Agricola is a great game, but the question I propose is which is better; the family game or the complex game? I lean more towards the family game. Its simply tighter and more focused. You worry about your crops, your animals, your house. Farming in the 17th century was a simple, straightforward lifestyle (I assume, not having lived it myself mind you), and this version of the game reflects that. It just feels like a more elegant game system overall.
In contrast, using the occupation and improvement cards adds, well, a lotta stuff. What it gains in complexity and depth (yes, it does add depth), it loses in elegance. But this isn’t always a bad thing. I did say it adds depth, as you really need to find a way to make the cards work to your favour. However, using cards requires you to use actions, which you don’t have many of. If you do it right, you can make up for those lost actions, but still…

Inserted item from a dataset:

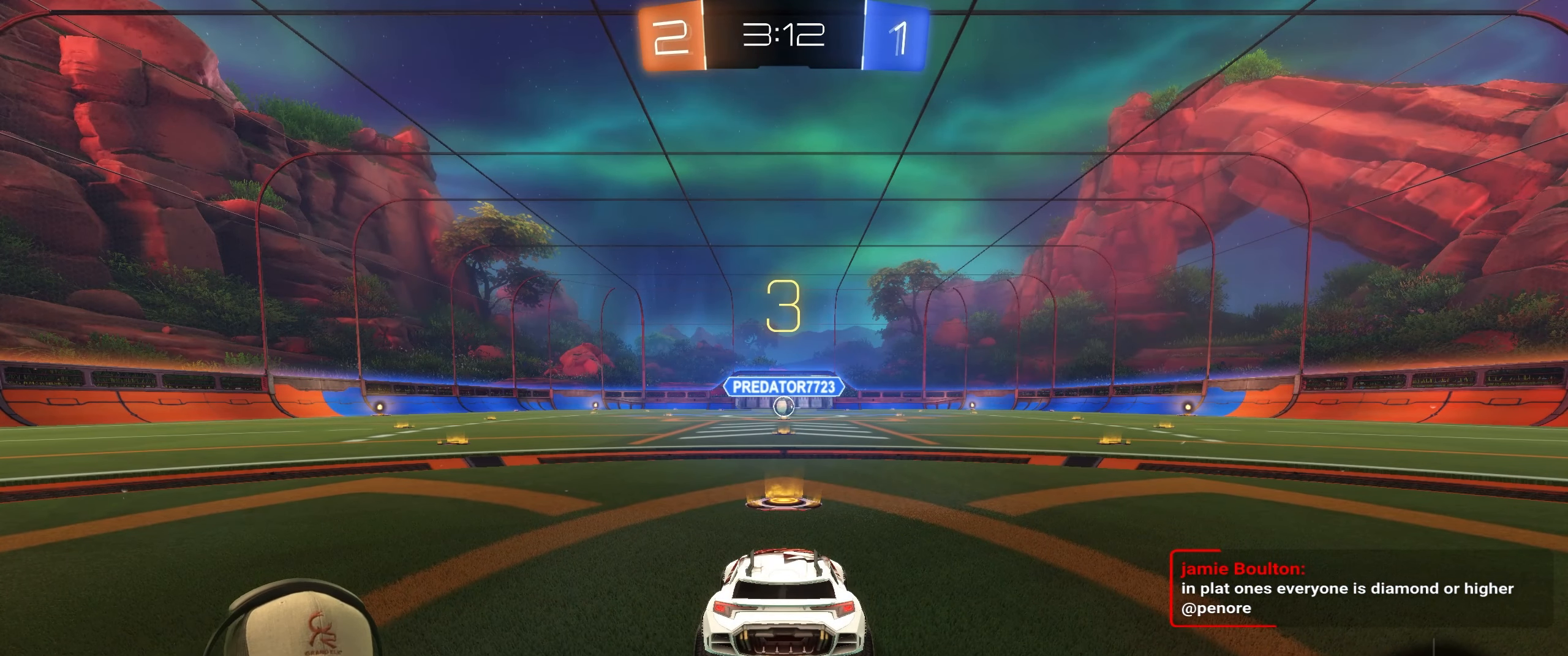
{"buttons": [], "left_stick": "center", "events": []}
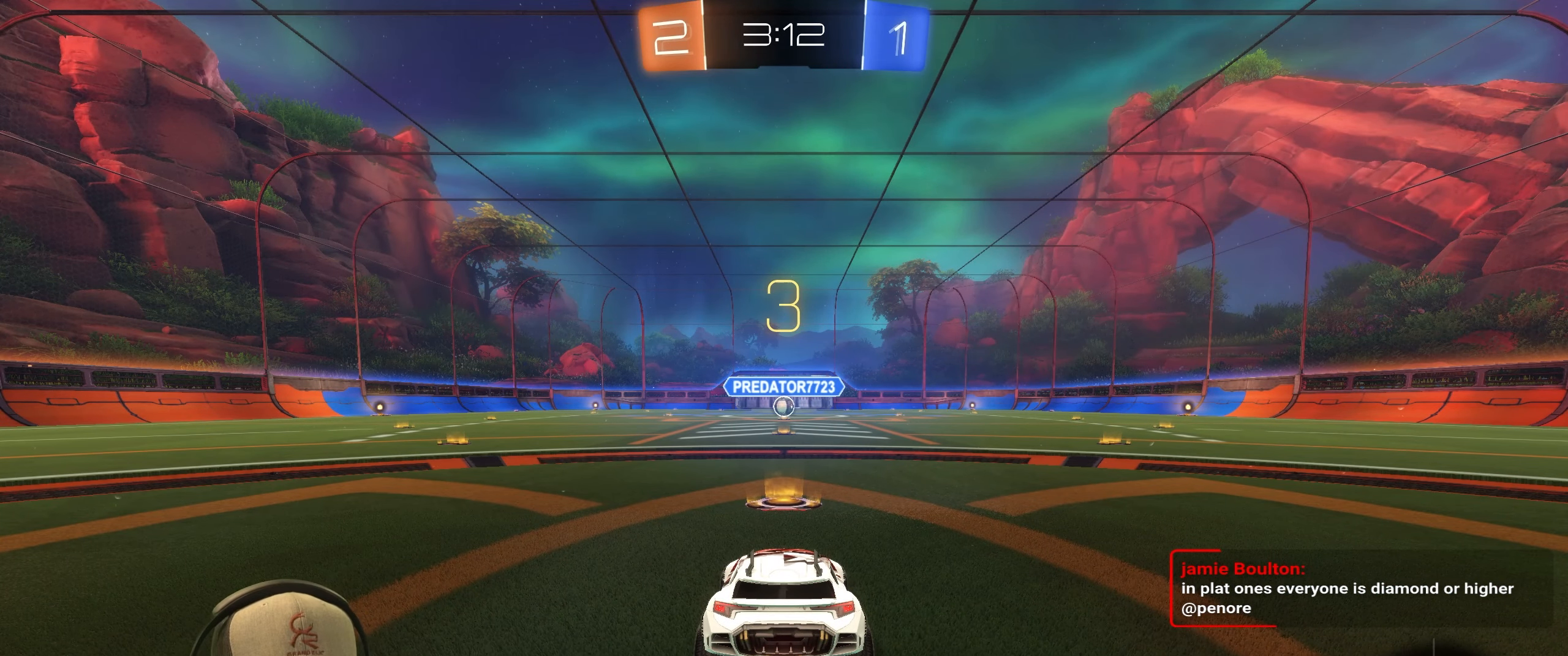
{"buttons": [], "left_stick": "center", "events": []}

Adding the cards into the game also adds a high potential to cause large gaps between the players, especially with a group with varying experience levels. Therefore, someone with lots of Agricola experience can absolutely trounce on other players because they understand the cards, whereas in the family game that disparity is lessened since everyone has the same goals and paths.
Now, I’m not saying always play with the family game. The problem with the simpler version is the lack in diversity of gameplay, so if you play it lots, you are gonna want some more variety, and the card decks add that. However, as a game system I do think the family game is better. And if you are playing with people new to Agricola or only have a couple of plays under their felt, always choose family. Then everyone can enjoy letting their people starve.